For many years, advocates for victims of childhood sexual abuse have sought to extend the applicable statute of limitations in Massachusetts, so that recovering adult victims have more time to bring civil lawsuits against their abusers.
The issue came to a head late last July, near the end of last year’s formal legislative session. The House passed a bill liberalizing the rules with a few days to go in the session. Late in afternoon, on the very last day of the legislative session, the Senate President convened a discussion on the issue. Watertown Representative John Lawn, a strong advocate for reform, had educated me about the bill, and I spoke in favor trying to find a way to act on it. The Senate President asked me to lead a further conversation to sort out the options.
In our informal working group, there was overwhelming sentiment to get something done, but in the few hours we had, we could not sort out conflicting technical opinions about how to move forward. It did appear that there were constitutional and drafting defects in the House bill, so we couldn’t just pass it as it was. We sent back to the House a simplified version, knowing that it also was imperfect. We hoped that we might be able to work out the problems in a conference committee during the months of informal sessions from August through December.
The House and Senate did convene a conference committee on which I served. Conversations continued informally and I maintained hope for a positive outcome through the fall. However, at the end of December, somehow the discussions foundered.
I have personally developed a conviction that we do need to take action on the issue. Current law requires a victim to bring a law suit by the age of 21 or within three years of when “the victim discovered or reasonably should have discovered that an emotional or psychological injury or condition was caused by said act.”
Victims of childhood sexual abuse often don’t realize the full extent of the harm done to them until decades later. And even after realizing the harm done, they often need more time to rebuild the self-esteem necessary to seek redress from their abusers. Confusion is often intrinsic to the harm caused — as abusers break fundamental boundaries for the child. In practice, the current ‘knew or should have known’ discovery rule leaves many recovering adult victims without the opportunity to have their day in court.

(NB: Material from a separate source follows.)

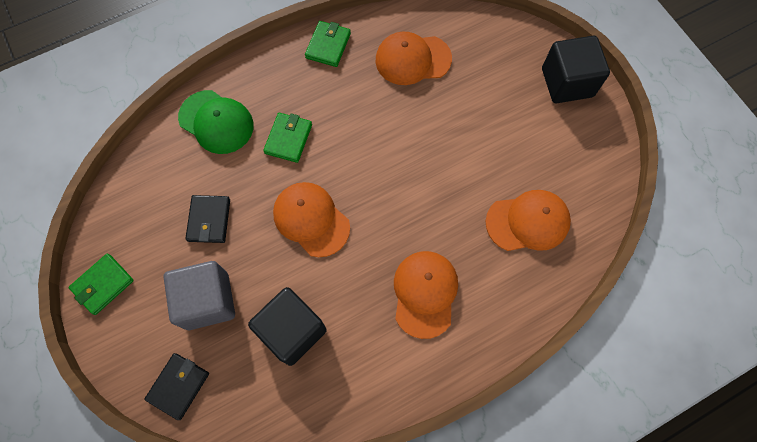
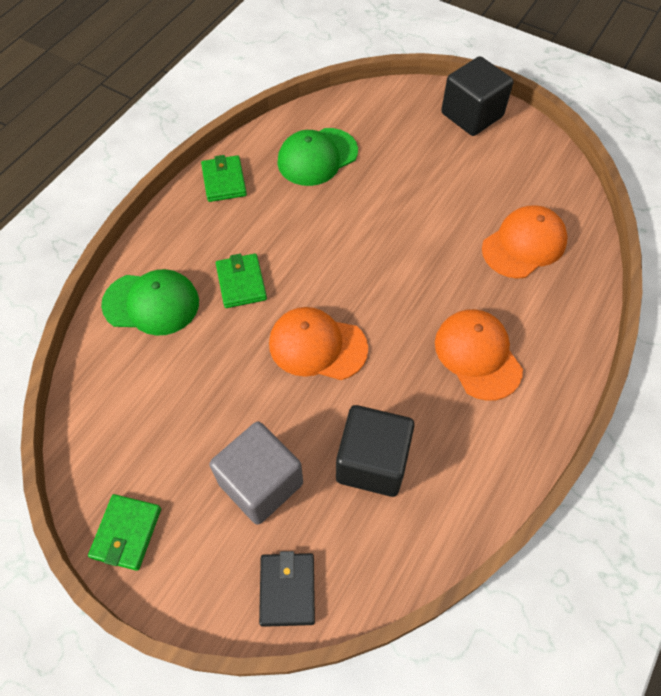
camera: 30 degrees left, 10 degrees down
black wallet [185,195,230,243] -> none
orange cap [376,32,452,85] -> green cap [277,128,358,186]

I have filed a bill S.633 that would give victims until the age of 55 to bring a lawsuit. The bill would be retroactive in the sense that it would apply to victims who have passed the age of 21 at the time of passage, effectively reviving claims that have expired. This goes further than the bill that the House passed last year. Representative Lawn has filed a version that goes one step further, creating a one-year window in which victims of any age can bring forward expired claims.
I’m prepared to vote for either bill and I hope that together we can build on the progress we made in the last session and get something done sooner rather than later.